El hecho de que buena parte de estas acciones se hubiesen realizado, primero por, y después con el apoyo de las ideas y mensajes de algunos de esos ancestros virtuosos que alimentan la sharia de los suníes, hizo que los shiíes los negasen como fuente de doctrina. Para ellos, esos mensajes no han de ser atendidos, puesto que traicionaron el mensaje original de El Profeta. Asimismo, dentro del shiismo también hemos visto actitudes de negación de la lucha por el poder, abrazando actitudes contemplativas y eremíticas o seudoeremíticas (algunas, incluso, sesudo-eremíticas). Así, Jafal al-Sadiq, cuando rechazó la oferta de ser proclamado califa.

◆ Datos proporcionados ◆

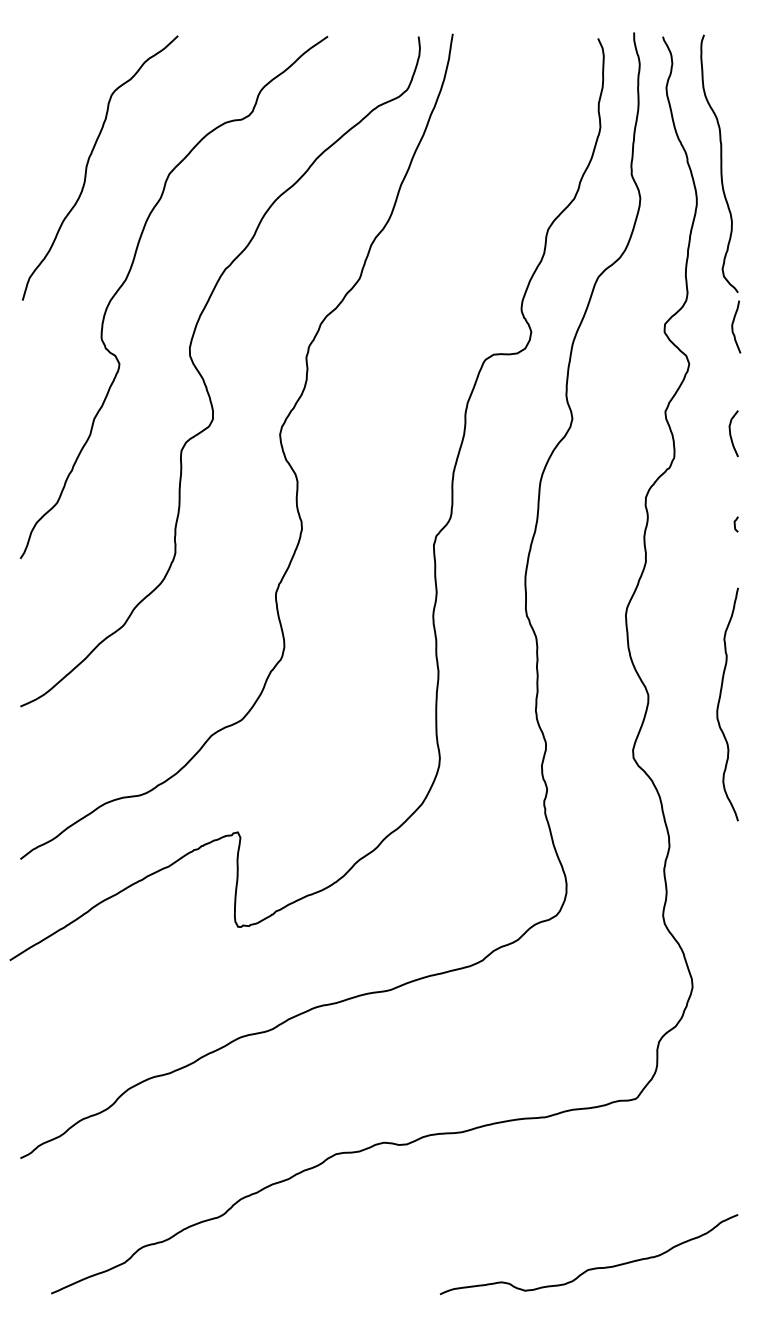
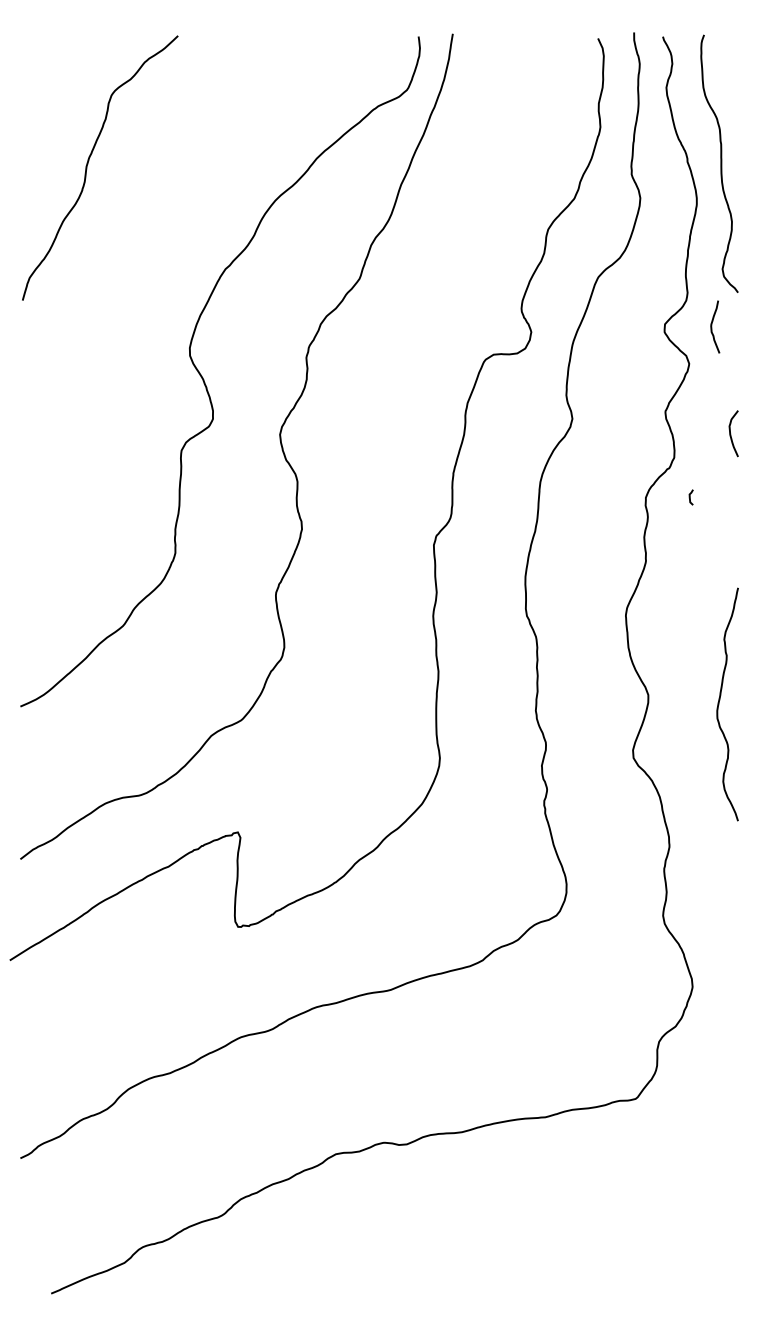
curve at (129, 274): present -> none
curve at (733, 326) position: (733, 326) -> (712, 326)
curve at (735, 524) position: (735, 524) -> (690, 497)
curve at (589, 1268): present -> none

◆ Enunciado ◆
Reproduce literalmente el pasaje del texto sobre shiíes y suníes que empieza en "El hecho de" y termina en "ser proclamado califa.", ambos incluidos.

◆ Tarea resuelta ◆
El hecho de que buena parte de estas acciones se hubiesen realizado, primero por, y después con el apoyo de las ideas y mensajes de algunos de esos ancestros virtuosos que alimentan la sharia de los suníes, hizo que los shiíes los negasen como fuente de doctrina. Para ellos, esos mensajes no han de ser atendidos, puesto que traicionaron el mensaje original de El Profeta. Asimismo, dentro del shiismo también hemos visto actitudes de negación de la lucha por el poder, abrazando actitudes contemplativas y eremíticas o seudoeremíticas (algunas, incluso, sesudo-eremíticas). Así, Jafal al-Sadiq, cuando rechazó la oferta de ser proclamado califa.